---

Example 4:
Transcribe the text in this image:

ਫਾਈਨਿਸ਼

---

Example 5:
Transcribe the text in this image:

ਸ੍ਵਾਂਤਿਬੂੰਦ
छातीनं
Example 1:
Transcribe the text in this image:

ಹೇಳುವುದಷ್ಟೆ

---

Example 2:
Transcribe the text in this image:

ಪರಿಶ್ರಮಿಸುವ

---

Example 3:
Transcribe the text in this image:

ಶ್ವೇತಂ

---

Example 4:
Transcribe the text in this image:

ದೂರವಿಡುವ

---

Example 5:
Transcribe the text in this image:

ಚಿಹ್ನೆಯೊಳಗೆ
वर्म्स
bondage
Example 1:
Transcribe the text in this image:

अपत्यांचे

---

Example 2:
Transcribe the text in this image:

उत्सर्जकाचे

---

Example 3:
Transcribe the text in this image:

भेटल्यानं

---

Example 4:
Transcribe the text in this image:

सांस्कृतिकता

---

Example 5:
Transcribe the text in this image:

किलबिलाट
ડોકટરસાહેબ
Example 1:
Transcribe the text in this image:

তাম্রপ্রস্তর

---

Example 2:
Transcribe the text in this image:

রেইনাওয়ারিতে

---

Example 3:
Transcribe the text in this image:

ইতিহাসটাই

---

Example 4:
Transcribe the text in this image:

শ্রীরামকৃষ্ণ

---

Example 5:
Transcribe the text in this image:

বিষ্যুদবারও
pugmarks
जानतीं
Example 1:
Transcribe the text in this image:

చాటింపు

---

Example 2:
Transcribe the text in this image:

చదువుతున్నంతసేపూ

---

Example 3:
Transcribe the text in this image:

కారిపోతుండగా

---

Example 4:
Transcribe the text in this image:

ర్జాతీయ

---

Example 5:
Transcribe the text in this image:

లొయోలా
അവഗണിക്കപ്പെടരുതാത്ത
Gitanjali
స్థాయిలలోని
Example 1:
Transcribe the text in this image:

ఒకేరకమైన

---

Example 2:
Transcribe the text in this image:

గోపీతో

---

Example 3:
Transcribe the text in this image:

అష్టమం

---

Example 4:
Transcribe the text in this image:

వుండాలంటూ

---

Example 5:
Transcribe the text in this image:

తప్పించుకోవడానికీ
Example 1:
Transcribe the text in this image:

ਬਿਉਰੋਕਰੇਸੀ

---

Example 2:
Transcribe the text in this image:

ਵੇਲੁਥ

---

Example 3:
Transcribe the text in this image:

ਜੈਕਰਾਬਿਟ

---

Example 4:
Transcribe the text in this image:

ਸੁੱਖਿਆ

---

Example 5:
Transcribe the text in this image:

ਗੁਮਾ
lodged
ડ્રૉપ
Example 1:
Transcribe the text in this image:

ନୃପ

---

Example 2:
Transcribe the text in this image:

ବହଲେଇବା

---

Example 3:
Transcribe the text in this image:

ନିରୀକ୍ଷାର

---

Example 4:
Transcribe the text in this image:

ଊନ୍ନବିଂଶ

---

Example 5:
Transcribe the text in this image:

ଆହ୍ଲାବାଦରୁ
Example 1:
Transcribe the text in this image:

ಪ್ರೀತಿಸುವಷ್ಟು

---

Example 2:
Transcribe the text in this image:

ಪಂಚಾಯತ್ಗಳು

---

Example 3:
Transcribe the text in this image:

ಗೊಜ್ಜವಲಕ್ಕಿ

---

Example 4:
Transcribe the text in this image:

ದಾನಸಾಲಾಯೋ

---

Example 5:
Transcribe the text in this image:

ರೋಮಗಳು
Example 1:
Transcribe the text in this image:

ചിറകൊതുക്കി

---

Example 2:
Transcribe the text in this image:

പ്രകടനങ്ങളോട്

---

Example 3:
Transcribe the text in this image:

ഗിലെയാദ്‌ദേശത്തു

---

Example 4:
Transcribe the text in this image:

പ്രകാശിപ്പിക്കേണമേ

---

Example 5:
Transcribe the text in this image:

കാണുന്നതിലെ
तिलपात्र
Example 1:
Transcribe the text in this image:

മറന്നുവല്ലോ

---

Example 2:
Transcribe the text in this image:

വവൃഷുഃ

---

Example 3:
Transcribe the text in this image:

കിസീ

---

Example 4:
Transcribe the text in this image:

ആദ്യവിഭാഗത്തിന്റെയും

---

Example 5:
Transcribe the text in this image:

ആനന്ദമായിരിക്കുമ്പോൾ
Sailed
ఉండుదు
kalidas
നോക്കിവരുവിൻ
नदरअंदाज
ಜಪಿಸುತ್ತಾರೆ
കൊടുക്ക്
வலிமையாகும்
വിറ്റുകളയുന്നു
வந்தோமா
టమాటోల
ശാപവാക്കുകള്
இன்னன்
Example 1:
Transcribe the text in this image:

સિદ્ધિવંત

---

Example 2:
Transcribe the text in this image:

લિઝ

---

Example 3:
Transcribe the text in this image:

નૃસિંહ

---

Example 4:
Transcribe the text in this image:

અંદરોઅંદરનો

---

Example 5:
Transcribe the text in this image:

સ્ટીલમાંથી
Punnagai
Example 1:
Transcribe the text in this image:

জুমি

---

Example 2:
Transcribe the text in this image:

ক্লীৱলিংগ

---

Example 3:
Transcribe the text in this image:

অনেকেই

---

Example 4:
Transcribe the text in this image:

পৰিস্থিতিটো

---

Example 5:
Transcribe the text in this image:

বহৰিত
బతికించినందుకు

────────────────

* Exercise brief *
Write the records out again, character for character.

* Output for this exercise *
---

Example 4:
Transcribe the text in this image:

ਫਾਈਨਿਸ਼

---

Example 5:
Transcribe the text in this image:

ਸ੍ਵਾਂਤਿਬੂੰਦ
छातीनं
Example 1:
Transcribe the text in this image:

ಹೇಳುವುದಷ್ಟೆ

---

Example 2:
Transcribe the text in this image:

ಪರಿಶ್ರಮಿಸುವ

---

Example 3:
Transcribe the text in this image:

ಶ್ವೇತಂ

---

Example 4:
Transcribe the text in this image:

ದೂರವಿಡುವ

---

Example 5:
Transcribe the text in this image:

ಚಿಹ್ನೆಯೊಳಗೆ
वर्म्स
bondage
Example 1:
Transcribe the text in this image:

अपत्यांचे

---

Example 2:
Transcribe the text in this image:

उत्सर्जकाचे

---

Example 3:
Transcribe the text in this image:

भेटल्यानं

---

Example 4:
Transcribe the text in this image:

सांस्कृतिकता

---

Example 5:
Transcribe the text in this image:

किलबिलाट
ડોકટરસાહેબ
Example 1:
Transcribe the text in this image:

তাম্রপ্রস্তর

---

Example 2:
Transcribe the text in this image:

রেইনাওয়ারিতে

---

Example 3:
Transcribe the text in this image:

ইতিহাসটাই

---

Example 4:
Transcribe the text in this image:

শ্রীরামকৃষ্ণ

---

Example 5:
Transcribe the text in this image:

বিষ্যুদবারও
pugmarks
जानतीं
Example 1:
Transcribe the text in this image:

చాటింపు

---

Example 2:
Transcribe the text in this image:

చదువుతున్నంతసేపూ

---

Example 3:
Transcribe the text in this image:

కారిపోతుండగా

---

Example 4:
Transcribe the text in this image:

ర్జాతీయ

---

Example 5:
Transcribe the text in this image:

లొయోలా
അവഗണിക്കപ്പെടരുതാത്ത
Gitanjali
స్థాయిలలోని
Example 1:
Transcribe the text in this image:

ఒకేరకమైన

---

Example 2:
Transcribe the text in this image:

గోపీతో

---

Example 3:
Transcribe the text in this image:

అష్టమం

---

Example 4:
Transcribe the text in this image:

వుండాలంటూ

---

Example 5:
Transcribe the text in this image:

తప్పించుకోవడానికీ
Example 1:
Transcribe the text in this image:

ਬਿਉਰੋਕਰੇਸੀ

---

Example 2:
Transcribe the text in this image:

ਵੇਲੁਥ

---

Example 3:
Transcribe the text in this image:

ਜੈਕਰਾਬਿਟ

---

Example 4:
Transcribe the text in this image:

ਸੁੱਖਿਆ

---

Example 5:
Transcribe the text in this image:

ਗੁਮਾ
lodged
ડ્રૉપ
Example 1:
Transcribe the text in this image:

ନୃପ

---

Example 2:
Transcribe the text in this image:

ବହଲେଇବା

---

Example 3:
Transcribe the text in this image:

ନିରୀକ୍ଷାର

---

Example 4:
Transcribe the text in this image:

ଊନ୍ନବିଂଶ

---

Example 5:
Transcribe the text in this image:

ଆହ୍ଲାବାଦରୁ
Example 1:
Transcribe the text in this image:

ಪ್ರೀತಿಸುವಷ್ಟು

---

Example 2:
Transcribe the text in this image:

ಪಂಚಾಯತ್ಗಳು

---

Example 3:
Transcribe the text in this image:

ಗೊಜ್ಜವಲಕ್ಕಿ

---

Example 4:
Transcribe the text in this image:

ದಾನಸಾಲಾಯೋ

---

Example 5:
Transcribe the text in this image:

ರೋಮಗಳು
Example 1:
Transcribe the text in this image:

ചിറകൊതുക്കി

---

Example 2:
Transcribe the text in this image:

പ്രകടനങ്ങളോട്

---

Example 3:
Transcribe the text in this image:

ഗിലെയാദ്‌ദേശത്തു

---

Example 4:
Transcribe the text in this image:

പ്രകാശിപ്പിക്കേണമേ

---

Example 5:
Transcribe the text in this image:

കാണുന്നതിലെ
तिलपात्र
Example 1:
Transcribe the text in this image:

മറന്നുവല്ലോ

---

Example 2:
Transcribe the text in this image:

വവൃഷുഃ

---

Example 3:
Transcribe the text in this image:

കിസീ

---

Example 4:
Transcribe the text in this image:

ആദ്യവിഭാഗത്തിന്റെയും

---

Example 5:
Transcribe the text in this image:

ആനന്ദമായിരിക്കുമ്പോൾ
Sailed
ఉండుదు
kalidas
നോക്കിവരുവിൻ
नदरअंदाज
ಜಪಿಸುತ್ತಾರೆ
കൊടുക്ക്
வலிமையாகும்
വിറ്റുകളയുന്നു
வந்தோமா
టమాటోల
ശാപവാക്കുകള്
இன்னன்
Example 1:
Transcribe the text in this image:

સિદ્ધિવંત

---

Example 2:
Transcribe the text in this image:

લિઝ

---

Example 3:
Transcribe the text in this image:

નૃસિંહ

---

Example 4:
Transcribe the text in this image:

અંદરોઅંદરનો

---

Example 5:
Transcribe the text in this image:

સ્ટીલમાંથી
Punnagai
Example 1:
Transcribe the text in this image:

জুমি

---

Example 2:
Transcribe the text in this image:

ক্লীৱলিংগ

---

Example 3:
Transcribe the text in this image:

অনেকেই

---

Example 4:
Transcribe the text in this image:

পৰিস্থিতিটো

---

Example 5:
Transcribe the text in this image:

বহৰিত
బతికించినందుకు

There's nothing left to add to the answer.